De plus, la méthode Ennéagramme est couramment présentée comme un enseignement agréé par le « Forum nord-américain sur la Catéchèse », l’organisme qui fournit aux paroisses et diocèses des Etats-Unis et du Canada les documents destinés à développer la foi des communautés et des individus. Ainsi cette méthode pénètre-t-elle au cœur même des croyances religieuses, du berceau à la tombe.
La méthode Ennéagramme a si bien étranglé l’authentique foi chrétienne, que certains la tiennent désormais pour la plus mortelle menace à ce jour dans la campagne entreprise pour éliminer les croyances traditionnelles chez les fidèles.
Comme le mot l’indique – »ennéa-gramme » signifie 9 points ou 9 signes – l’ennéagramme est une figure de mandala comportant 9 points dans un cercle. Le caractère de mandala de l’ennéagramme veut représenter le lotus, décrit par le psychologue Suisse Carl Jung comme « un symbole décrivant la tentative de réunir le soi« .

> EXERCICE
Dites si chaque affirmation concorde avec l’extrait sur l’ennéagramme, par oui ou par non, et citez s’il vous plaît les mots exacts du texte qui permettent de trancher. (a) Le « Forum nord-américain sur la Catéchèse » fournit des documents aux paroisses et diocèses des États-Unis et du Canada. (b) L’ennéagramme est une figure comportant sept points dans un cercle. (c) Carl Jung y est présenté comme un psychologue allemand. Les enregistrements qui viennent ensuite forment un ensemble indépendant du texte.

> DONNÉES
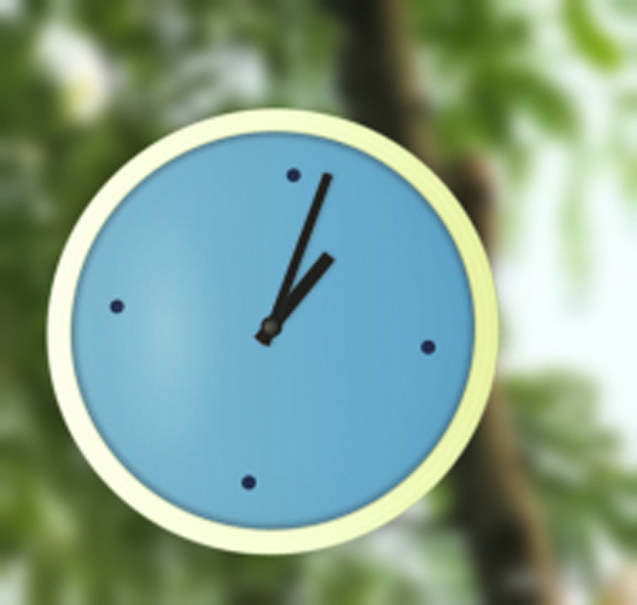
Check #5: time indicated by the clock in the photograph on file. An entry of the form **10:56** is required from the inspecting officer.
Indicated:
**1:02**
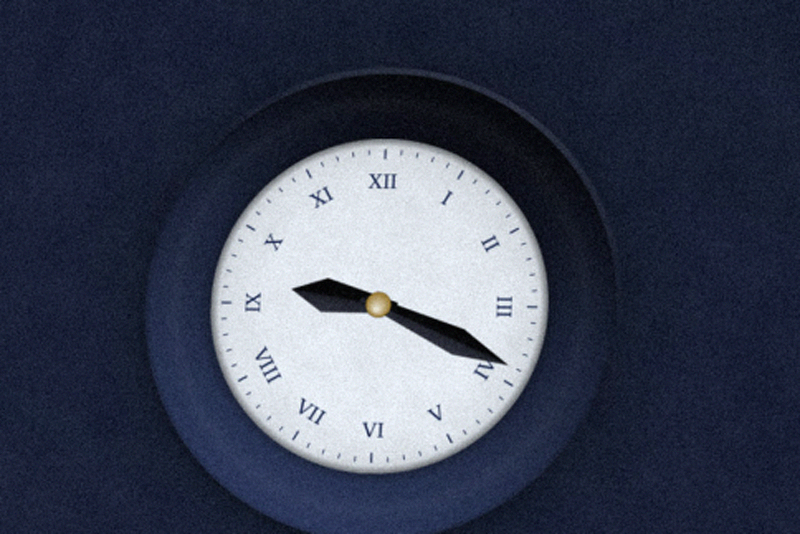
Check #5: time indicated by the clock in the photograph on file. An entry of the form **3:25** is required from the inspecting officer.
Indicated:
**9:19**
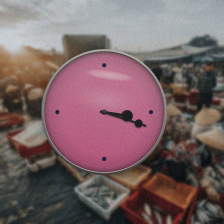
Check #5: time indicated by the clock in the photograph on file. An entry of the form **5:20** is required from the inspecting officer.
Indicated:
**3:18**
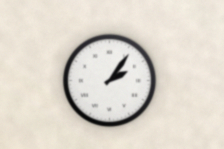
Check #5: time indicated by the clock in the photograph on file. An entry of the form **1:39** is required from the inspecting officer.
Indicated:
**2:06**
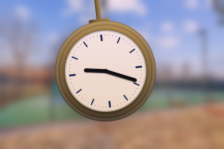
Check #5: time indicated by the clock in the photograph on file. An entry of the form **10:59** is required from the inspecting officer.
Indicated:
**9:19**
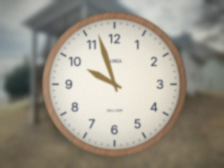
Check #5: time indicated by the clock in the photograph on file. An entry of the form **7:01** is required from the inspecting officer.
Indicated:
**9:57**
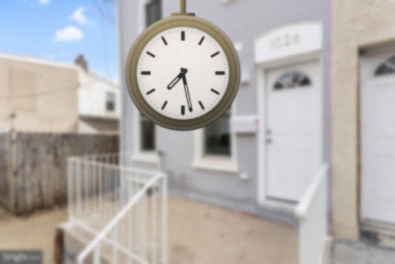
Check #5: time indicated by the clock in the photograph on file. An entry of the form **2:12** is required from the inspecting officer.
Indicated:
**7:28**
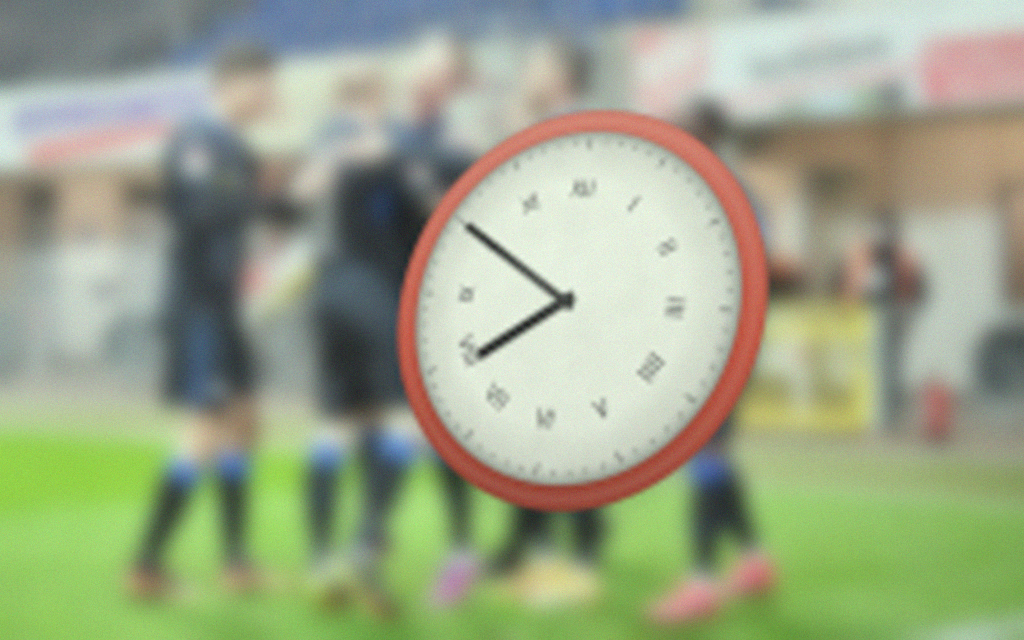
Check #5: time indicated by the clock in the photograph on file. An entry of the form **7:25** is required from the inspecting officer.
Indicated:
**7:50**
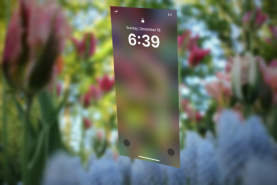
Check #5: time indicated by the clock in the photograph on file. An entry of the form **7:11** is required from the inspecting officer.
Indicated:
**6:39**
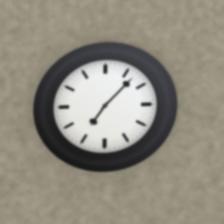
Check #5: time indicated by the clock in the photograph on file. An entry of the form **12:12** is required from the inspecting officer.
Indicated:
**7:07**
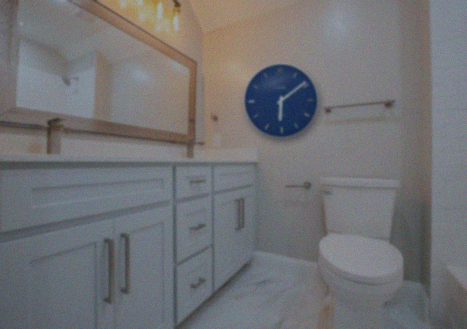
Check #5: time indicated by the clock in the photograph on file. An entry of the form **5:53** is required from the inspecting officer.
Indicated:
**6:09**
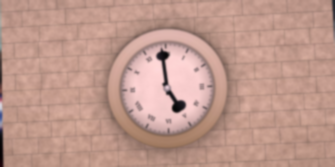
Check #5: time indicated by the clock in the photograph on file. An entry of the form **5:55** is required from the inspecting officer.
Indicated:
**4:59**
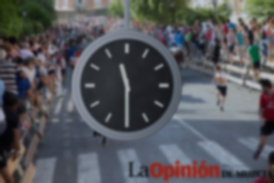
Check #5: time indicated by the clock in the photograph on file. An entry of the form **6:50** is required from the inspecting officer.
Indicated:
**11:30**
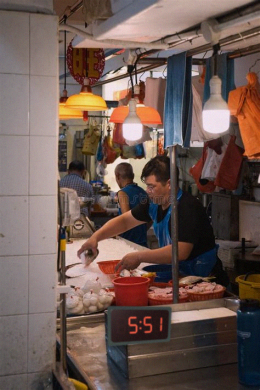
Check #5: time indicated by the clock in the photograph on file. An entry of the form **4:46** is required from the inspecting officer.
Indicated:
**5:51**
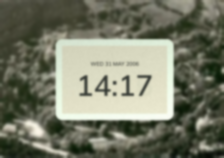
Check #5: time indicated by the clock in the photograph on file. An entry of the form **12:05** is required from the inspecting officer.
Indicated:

---

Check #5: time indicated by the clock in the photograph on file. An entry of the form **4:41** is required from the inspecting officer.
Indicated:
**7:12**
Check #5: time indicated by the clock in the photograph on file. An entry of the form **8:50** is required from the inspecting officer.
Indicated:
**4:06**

> CORRIGÉ
(a) Oui : « l’organisme qui fournit aux paroisses et diocèses des Etats-Unis et du Canada les documents destinés à développer la foi des communautés et des individus ».
(b) Non : « une figure de mandala comportant 9 points dans un cercle ».
(c) Non : « le psychologue Suisse Carl Jung ».